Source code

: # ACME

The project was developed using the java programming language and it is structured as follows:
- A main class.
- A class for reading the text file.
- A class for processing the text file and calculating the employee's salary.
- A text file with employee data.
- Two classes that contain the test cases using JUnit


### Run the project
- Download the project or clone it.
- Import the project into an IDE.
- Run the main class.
──────────────────────────────
- _PROBLEM REQUIREMENTS_
Set down the data exactly.

- _ANSWER BOX_
Source code

: # ACME

The project was developed using the java programming language and it is structured as follows:
- A main class.
- A class for reading the text file.
- A class for processing the text file and calculating the employee's salary.
- A text file with employee data.
- Two classes that contain the test cases using JUnit


### Run the project
- Download the project or clone it.
- Import the project into an IDE.
- Run the main class.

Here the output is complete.